───── DATA ─────
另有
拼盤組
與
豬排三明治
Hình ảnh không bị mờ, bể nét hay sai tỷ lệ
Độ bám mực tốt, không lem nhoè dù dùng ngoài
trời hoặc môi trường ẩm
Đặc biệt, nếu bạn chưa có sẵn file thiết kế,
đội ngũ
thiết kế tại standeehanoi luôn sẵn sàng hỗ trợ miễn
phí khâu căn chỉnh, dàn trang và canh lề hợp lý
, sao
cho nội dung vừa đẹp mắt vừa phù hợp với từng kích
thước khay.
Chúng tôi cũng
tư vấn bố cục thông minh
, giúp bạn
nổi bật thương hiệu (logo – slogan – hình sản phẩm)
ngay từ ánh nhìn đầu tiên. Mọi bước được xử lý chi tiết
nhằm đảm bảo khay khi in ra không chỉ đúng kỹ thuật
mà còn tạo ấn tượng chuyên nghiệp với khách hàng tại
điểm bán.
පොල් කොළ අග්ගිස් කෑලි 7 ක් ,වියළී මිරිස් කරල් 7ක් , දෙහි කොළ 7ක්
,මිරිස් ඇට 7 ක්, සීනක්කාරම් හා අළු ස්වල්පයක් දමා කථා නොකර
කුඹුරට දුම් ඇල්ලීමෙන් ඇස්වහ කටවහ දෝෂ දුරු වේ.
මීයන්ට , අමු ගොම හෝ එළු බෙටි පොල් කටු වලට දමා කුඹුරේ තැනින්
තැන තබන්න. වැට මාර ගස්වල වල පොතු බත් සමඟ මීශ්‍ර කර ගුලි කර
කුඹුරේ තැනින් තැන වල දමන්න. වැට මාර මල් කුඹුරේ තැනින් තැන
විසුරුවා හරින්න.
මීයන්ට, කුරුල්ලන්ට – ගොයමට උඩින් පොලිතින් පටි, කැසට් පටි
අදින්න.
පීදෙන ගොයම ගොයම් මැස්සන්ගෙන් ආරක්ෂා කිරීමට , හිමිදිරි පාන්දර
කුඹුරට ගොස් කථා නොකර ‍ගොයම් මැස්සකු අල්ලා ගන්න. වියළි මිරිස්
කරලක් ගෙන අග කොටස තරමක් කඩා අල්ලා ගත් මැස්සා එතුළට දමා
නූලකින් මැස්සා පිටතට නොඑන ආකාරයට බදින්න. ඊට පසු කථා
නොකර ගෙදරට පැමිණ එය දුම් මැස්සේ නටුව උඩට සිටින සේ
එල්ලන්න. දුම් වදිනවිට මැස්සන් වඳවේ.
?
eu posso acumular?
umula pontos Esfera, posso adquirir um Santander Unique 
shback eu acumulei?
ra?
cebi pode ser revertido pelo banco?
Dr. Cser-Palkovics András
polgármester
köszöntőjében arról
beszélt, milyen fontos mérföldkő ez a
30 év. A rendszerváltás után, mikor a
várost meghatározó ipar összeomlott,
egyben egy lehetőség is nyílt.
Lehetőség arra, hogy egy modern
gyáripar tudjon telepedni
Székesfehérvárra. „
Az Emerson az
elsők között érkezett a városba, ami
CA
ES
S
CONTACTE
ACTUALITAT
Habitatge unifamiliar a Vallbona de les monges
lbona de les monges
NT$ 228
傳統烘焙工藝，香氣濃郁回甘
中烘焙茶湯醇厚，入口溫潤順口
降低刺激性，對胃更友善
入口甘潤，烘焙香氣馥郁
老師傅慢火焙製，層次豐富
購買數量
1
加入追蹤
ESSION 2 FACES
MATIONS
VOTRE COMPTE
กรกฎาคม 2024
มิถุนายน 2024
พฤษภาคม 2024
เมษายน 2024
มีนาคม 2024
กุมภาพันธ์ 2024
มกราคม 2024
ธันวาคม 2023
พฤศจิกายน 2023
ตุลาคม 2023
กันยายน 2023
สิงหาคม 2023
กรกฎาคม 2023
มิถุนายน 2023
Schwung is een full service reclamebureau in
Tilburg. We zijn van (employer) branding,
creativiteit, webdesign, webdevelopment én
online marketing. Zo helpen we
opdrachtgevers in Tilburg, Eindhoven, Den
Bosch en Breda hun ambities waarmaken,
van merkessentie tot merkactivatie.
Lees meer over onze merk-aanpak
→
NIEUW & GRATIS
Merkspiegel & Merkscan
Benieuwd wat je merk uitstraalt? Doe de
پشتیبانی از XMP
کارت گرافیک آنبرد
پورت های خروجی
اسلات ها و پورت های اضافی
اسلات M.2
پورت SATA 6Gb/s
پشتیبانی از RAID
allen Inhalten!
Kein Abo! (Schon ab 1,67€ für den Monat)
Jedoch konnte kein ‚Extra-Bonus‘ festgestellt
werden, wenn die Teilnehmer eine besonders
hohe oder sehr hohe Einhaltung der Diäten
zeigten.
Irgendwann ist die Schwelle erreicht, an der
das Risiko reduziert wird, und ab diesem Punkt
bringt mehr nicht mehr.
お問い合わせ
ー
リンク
─────
───── DATA ─────
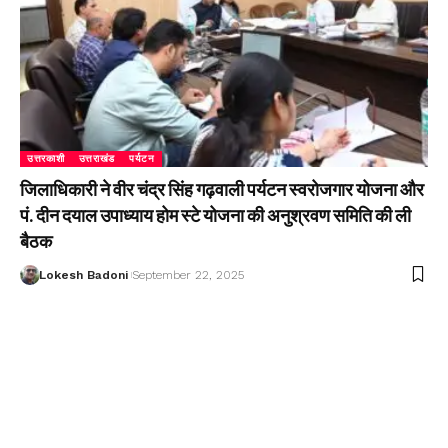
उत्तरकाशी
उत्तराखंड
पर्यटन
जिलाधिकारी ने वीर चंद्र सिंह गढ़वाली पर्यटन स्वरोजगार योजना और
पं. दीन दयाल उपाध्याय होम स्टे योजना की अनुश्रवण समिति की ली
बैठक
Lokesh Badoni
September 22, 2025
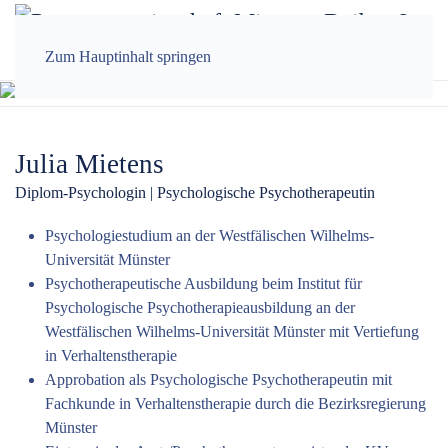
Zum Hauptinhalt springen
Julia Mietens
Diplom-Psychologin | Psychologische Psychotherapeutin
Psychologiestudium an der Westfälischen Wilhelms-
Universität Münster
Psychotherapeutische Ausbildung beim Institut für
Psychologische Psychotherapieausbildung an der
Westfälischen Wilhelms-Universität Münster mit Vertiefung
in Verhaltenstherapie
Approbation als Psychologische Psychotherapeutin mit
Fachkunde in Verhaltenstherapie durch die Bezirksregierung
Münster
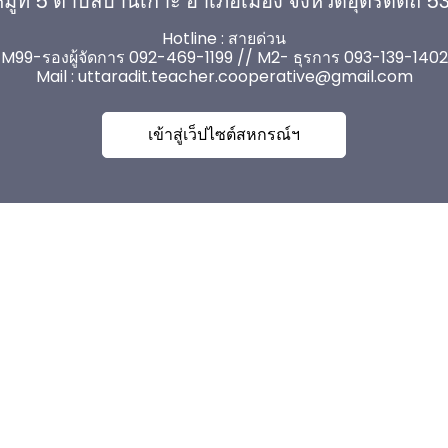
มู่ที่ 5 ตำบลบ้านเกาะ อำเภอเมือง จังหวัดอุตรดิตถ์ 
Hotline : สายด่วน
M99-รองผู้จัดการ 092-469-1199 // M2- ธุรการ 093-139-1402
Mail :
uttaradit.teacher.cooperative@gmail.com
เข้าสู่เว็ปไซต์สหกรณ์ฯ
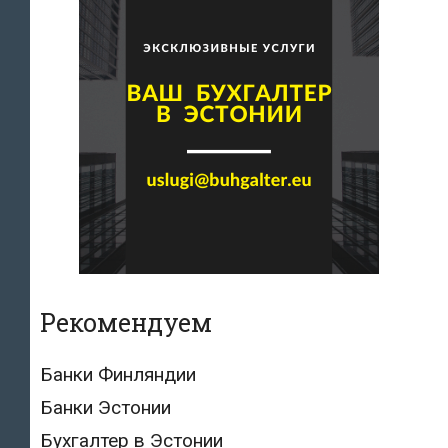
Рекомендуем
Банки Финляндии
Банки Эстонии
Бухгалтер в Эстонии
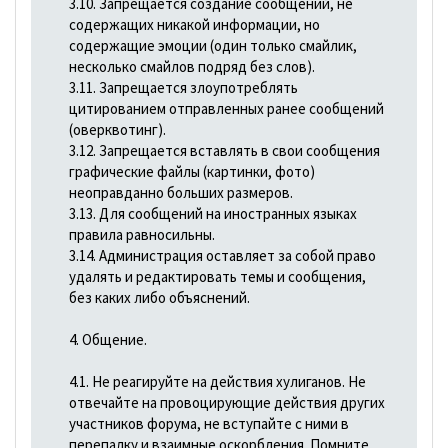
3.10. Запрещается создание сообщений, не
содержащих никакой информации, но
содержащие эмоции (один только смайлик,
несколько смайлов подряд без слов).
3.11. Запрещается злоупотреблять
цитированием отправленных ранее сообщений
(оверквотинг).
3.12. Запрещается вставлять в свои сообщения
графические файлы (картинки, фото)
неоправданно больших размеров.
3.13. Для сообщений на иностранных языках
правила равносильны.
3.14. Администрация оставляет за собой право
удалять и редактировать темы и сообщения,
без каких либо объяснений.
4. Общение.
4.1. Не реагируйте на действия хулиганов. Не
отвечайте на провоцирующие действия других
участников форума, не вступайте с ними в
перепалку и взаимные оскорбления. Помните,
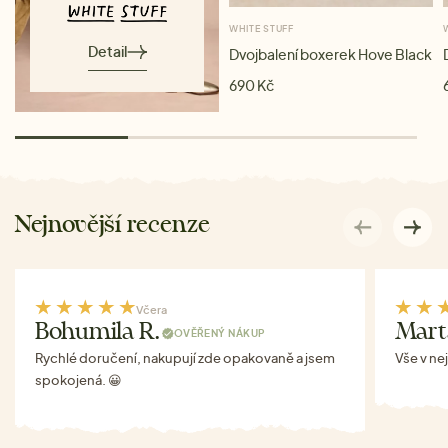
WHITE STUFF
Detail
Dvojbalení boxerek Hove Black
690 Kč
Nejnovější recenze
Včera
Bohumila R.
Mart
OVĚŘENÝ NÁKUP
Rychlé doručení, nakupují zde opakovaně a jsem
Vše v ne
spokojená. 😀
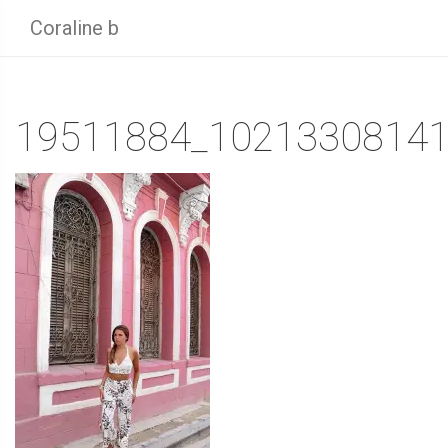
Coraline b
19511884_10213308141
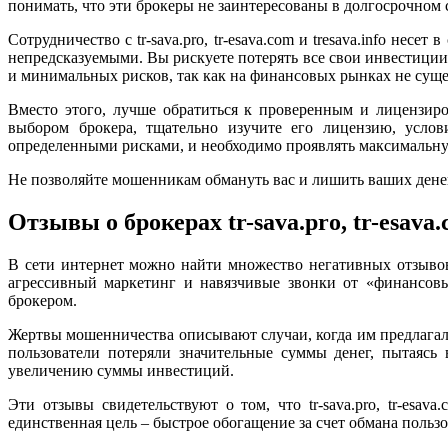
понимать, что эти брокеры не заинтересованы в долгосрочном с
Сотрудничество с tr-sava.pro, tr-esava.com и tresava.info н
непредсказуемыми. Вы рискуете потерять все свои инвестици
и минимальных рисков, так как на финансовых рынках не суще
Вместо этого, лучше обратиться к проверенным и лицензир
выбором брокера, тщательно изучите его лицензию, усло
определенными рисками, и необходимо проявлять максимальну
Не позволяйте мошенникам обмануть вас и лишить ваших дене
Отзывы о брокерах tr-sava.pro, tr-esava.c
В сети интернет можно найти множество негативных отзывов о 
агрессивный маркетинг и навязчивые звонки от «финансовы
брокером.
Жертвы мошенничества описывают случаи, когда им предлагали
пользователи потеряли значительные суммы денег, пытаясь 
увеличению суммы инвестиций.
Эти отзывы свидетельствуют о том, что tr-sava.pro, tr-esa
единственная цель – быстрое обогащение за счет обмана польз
─────
WHAT THIS TASK INVOLVES:
Rename "OVĚŘENÝ NÁKUP" to "OVĚŘENÁ OBJEDNÁVKA" in the lines between the one holding "WHITE STUFF" and the one holding "единственная цель –", inclusive, and write out only those lines with nothing else changed. Leave the pictures out.

RESULT OF THE EXERCISE:
WHITE STUFF
Detail
Dvojbalení boxerek Hove Black
690 Kč
Nejnovější recenze
Včera
Bohumila R.
Mart
OVĚŘENÁ OBJEDNÁVKA
Rychlé doručení, nakupují zde opakovaně a jsem
Vše v ne
spokojená. 😀
Coraline b
19511884_10213308141
понимать, что эти брокеры не заинтересованы в долгосрочном с
Сотрудничество с tr-sava.pro, tr-esava.com и tresava.info н
непредсказуемыми. Вы рискуете потерять все свои инвестици
и минимальных рисков, так как на финансовых рынках не суще
Вместо этого, лучше обратиться к проверенным и лицензир
выбором брокера, тщательно изучите его лицензию, усло
определенными рисками, и необходимо проявлять максимальну
Не позволяйте мошенникам обмануть вас и лишить ваших дене
Отзывы о брокерах tr-sava.pro, tr-esava.c
В сети интернет можно найти множество негативных отзывов о 
агрессивный маркетинг и навязчивые звонки от «финансовы
брокером.
Жертвы мошенничества описывают случаи, когда им предлагали
пользователи потеряли значительные суммы денег, пытаясь 
увеличению суммы инвестиций.
Эти отзывы свидетельствуют о том, что tr-sava.pro, tr-esa
единственная цель – быстрое обогащение за счет обмана польз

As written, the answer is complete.